(The records)

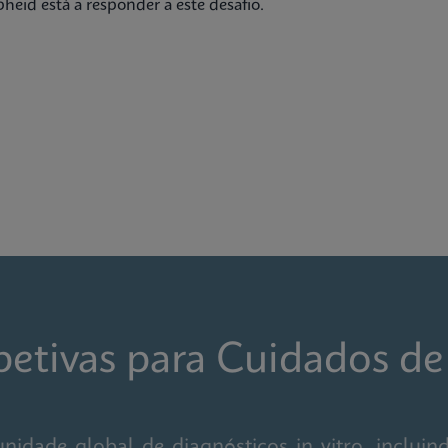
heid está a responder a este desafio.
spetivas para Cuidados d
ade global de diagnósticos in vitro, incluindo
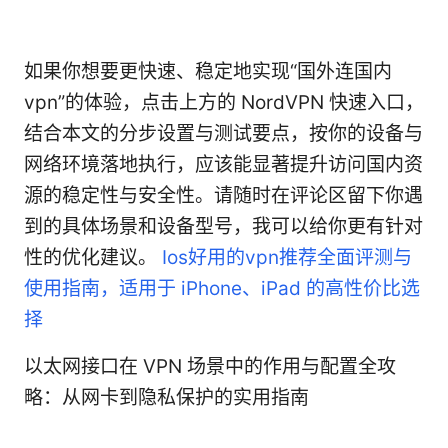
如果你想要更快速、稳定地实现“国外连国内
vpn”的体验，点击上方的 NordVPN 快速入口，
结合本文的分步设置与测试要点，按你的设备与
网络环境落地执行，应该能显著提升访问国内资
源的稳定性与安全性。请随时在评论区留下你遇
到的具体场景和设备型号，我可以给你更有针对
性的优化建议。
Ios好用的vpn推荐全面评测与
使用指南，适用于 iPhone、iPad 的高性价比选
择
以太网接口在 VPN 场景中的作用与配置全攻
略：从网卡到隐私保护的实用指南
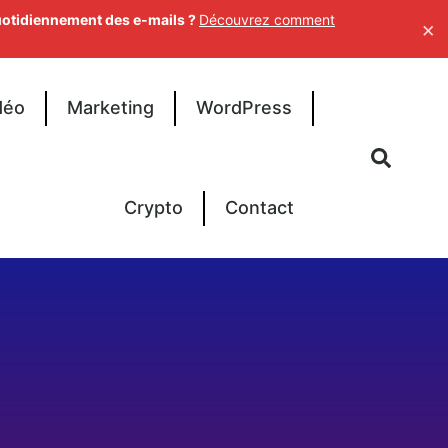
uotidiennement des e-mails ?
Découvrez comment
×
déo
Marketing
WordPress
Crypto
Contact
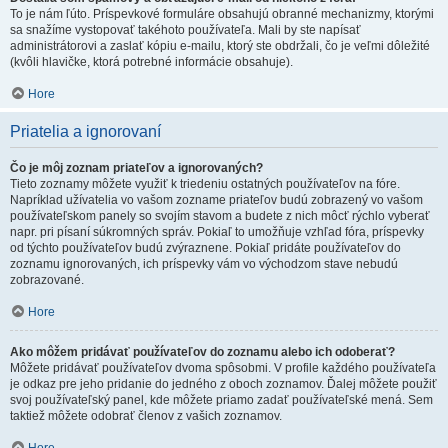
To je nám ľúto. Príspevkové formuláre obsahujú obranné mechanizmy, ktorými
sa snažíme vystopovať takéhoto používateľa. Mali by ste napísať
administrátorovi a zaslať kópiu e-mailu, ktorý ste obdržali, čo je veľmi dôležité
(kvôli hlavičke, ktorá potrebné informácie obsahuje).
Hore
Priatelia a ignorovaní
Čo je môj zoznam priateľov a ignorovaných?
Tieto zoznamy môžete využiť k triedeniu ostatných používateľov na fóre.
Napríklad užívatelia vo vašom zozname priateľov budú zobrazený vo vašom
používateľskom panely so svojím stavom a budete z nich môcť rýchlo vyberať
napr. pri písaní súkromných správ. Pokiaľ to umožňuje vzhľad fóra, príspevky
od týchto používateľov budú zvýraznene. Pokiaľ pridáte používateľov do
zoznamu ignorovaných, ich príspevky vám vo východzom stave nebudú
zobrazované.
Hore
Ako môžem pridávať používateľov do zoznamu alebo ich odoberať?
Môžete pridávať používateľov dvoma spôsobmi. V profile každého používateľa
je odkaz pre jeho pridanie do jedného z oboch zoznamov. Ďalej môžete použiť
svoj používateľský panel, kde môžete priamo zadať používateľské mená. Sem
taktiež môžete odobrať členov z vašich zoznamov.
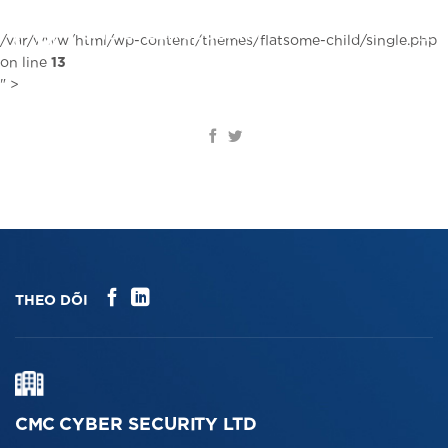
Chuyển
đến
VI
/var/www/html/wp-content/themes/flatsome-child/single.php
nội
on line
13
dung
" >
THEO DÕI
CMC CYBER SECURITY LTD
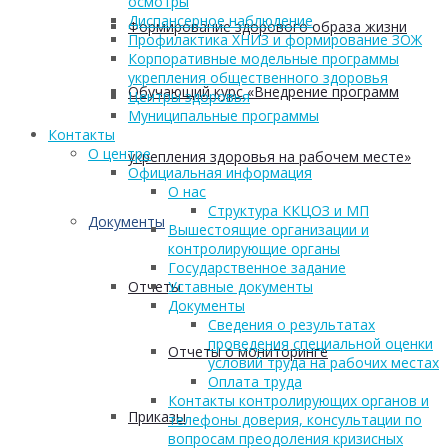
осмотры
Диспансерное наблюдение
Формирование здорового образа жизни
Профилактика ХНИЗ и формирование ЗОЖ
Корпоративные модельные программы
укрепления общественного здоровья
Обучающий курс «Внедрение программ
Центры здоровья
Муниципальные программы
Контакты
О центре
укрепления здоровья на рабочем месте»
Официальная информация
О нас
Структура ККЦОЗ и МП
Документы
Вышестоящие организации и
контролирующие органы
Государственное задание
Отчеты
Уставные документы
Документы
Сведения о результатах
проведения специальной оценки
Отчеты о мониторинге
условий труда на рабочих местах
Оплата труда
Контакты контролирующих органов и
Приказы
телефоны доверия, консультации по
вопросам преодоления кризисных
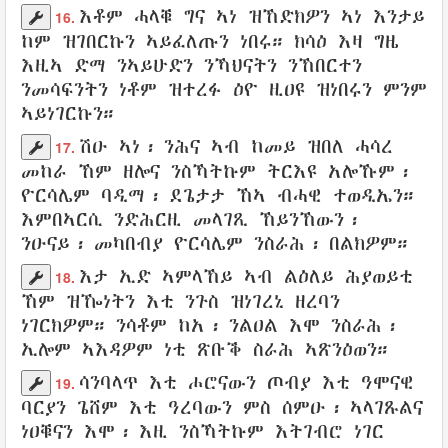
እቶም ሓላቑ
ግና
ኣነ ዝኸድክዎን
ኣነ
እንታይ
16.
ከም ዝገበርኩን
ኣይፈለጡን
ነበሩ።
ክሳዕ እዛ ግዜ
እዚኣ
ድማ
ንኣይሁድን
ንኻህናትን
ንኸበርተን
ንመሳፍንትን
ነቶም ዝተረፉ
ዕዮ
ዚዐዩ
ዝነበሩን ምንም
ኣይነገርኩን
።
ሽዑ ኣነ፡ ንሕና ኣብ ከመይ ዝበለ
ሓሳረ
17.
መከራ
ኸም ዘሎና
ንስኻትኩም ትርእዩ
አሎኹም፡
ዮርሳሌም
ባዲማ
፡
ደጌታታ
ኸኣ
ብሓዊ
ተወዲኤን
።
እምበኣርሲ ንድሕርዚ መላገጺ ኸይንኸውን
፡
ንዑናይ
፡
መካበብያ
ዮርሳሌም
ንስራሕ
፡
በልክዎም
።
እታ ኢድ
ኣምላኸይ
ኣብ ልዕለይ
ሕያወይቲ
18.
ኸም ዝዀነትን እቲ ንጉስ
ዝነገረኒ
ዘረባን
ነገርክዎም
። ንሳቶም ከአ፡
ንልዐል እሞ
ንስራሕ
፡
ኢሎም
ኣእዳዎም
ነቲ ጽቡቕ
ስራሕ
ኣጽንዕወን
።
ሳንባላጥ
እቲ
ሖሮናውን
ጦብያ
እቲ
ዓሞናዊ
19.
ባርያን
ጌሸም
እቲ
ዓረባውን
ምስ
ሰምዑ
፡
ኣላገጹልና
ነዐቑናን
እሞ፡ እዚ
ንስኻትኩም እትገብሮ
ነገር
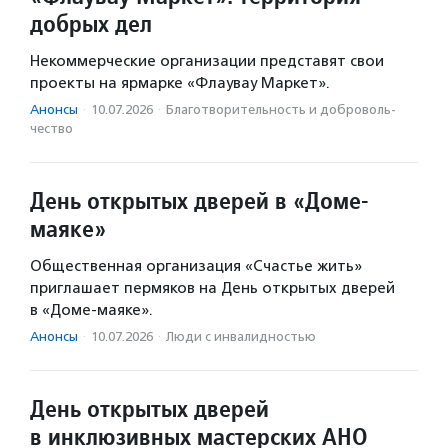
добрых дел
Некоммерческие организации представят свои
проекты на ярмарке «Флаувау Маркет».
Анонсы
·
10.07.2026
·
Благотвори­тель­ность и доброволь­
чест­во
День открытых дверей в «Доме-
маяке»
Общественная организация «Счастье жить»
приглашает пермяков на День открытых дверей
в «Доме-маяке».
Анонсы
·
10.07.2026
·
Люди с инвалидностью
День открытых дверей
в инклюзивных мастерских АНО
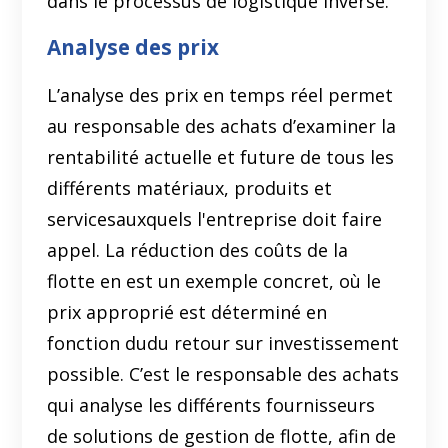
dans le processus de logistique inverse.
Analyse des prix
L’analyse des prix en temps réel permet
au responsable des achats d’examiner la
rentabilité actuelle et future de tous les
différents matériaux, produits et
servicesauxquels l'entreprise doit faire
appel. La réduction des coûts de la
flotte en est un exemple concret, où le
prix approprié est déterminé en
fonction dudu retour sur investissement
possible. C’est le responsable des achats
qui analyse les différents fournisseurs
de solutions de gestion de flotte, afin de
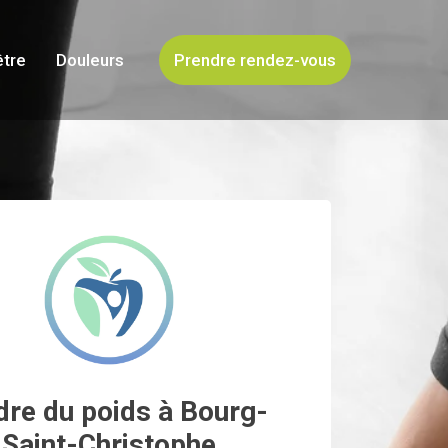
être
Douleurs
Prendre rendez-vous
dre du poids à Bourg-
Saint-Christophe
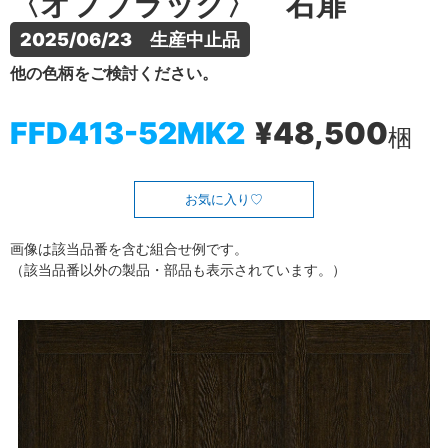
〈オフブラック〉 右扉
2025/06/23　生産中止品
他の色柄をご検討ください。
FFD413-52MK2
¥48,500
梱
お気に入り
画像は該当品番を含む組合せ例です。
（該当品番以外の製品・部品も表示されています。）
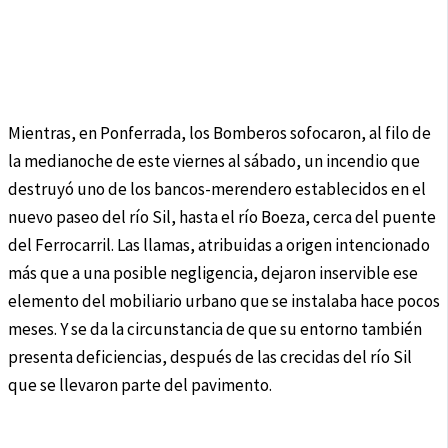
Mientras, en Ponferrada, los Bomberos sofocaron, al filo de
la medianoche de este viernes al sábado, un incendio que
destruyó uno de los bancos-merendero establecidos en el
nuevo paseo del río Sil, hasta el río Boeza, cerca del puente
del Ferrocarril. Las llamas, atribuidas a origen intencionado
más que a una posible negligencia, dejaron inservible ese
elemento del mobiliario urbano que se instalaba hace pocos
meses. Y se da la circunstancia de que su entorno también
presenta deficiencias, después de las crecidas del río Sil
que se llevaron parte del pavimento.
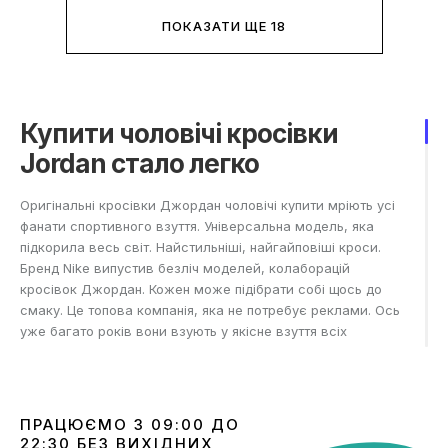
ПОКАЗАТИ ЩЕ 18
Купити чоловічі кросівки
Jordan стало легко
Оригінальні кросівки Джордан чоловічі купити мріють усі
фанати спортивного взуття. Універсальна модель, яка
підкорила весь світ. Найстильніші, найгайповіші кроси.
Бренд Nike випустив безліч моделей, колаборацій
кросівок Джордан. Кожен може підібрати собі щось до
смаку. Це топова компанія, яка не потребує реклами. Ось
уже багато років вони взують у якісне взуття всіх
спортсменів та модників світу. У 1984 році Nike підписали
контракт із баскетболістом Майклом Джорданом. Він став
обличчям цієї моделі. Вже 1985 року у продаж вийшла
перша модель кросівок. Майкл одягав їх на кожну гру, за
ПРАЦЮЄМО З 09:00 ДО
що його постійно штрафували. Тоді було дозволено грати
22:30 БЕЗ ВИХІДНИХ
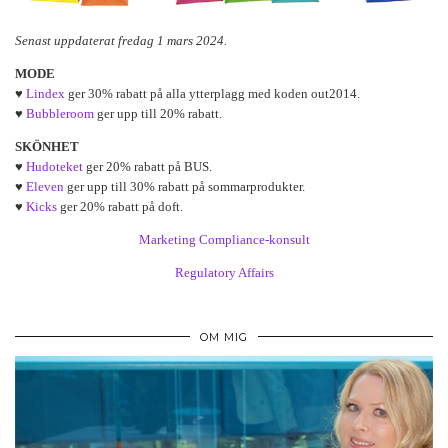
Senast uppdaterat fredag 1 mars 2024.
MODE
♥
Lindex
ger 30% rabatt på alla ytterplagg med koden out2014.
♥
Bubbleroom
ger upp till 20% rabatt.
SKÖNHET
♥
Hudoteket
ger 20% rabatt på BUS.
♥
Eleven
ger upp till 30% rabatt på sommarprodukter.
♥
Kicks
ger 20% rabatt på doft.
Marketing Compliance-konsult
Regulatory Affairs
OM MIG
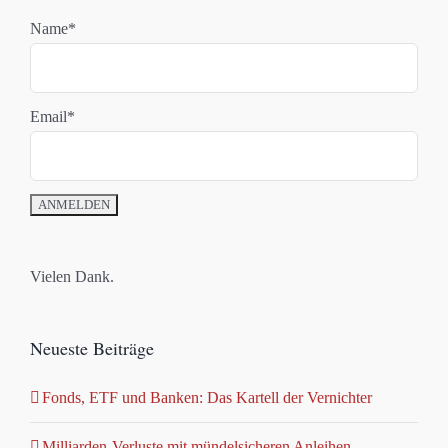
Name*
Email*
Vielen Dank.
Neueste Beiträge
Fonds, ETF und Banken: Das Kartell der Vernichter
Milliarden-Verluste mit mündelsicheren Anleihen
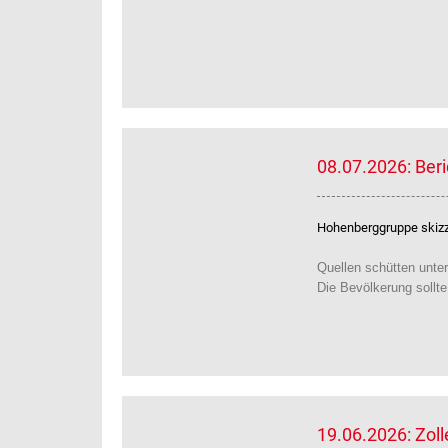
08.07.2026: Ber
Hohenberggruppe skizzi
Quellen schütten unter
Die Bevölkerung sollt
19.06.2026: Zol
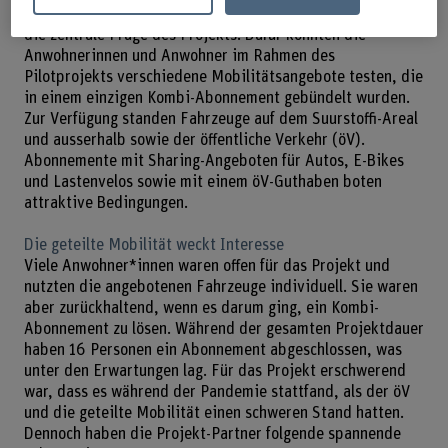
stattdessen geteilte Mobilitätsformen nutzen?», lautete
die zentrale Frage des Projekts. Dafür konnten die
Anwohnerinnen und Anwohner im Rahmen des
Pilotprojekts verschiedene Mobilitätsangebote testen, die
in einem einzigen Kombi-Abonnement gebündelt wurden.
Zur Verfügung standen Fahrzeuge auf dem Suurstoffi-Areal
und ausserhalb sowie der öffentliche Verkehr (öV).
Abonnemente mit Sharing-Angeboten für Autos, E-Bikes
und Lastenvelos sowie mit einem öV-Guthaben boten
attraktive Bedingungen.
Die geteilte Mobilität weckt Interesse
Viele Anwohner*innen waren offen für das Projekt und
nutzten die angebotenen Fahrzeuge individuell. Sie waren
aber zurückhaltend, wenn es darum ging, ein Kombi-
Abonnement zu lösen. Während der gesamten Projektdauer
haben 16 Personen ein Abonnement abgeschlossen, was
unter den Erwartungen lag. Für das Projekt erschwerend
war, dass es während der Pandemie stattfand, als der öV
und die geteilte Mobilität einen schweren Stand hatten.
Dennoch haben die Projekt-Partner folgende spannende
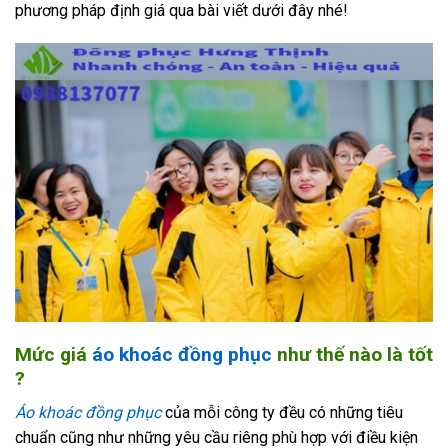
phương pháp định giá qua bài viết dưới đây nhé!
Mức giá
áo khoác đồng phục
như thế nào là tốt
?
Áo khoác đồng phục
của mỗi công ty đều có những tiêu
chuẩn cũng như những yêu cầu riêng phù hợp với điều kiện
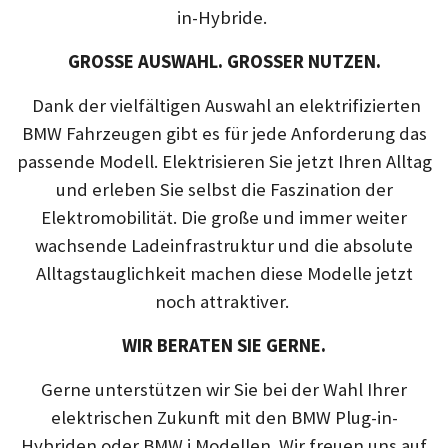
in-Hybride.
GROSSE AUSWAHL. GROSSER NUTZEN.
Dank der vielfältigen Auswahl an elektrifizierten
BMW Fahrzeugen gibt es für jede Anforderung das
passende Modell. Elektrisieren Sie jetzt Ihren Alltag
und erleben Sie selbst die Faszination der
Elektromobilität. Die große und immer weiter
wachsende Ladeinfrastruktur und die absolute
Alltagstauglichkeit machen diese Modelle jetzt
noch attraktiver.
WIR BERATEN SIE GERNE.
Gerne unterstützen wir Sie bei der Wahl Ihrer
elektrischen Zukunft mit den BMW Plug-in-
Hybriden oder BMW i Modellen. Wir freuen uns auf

(End The records)

◆ **What is being asked**
A count is needed of the lines above that hold the word "những"; give that count and no other text.

◆ **Reply**
2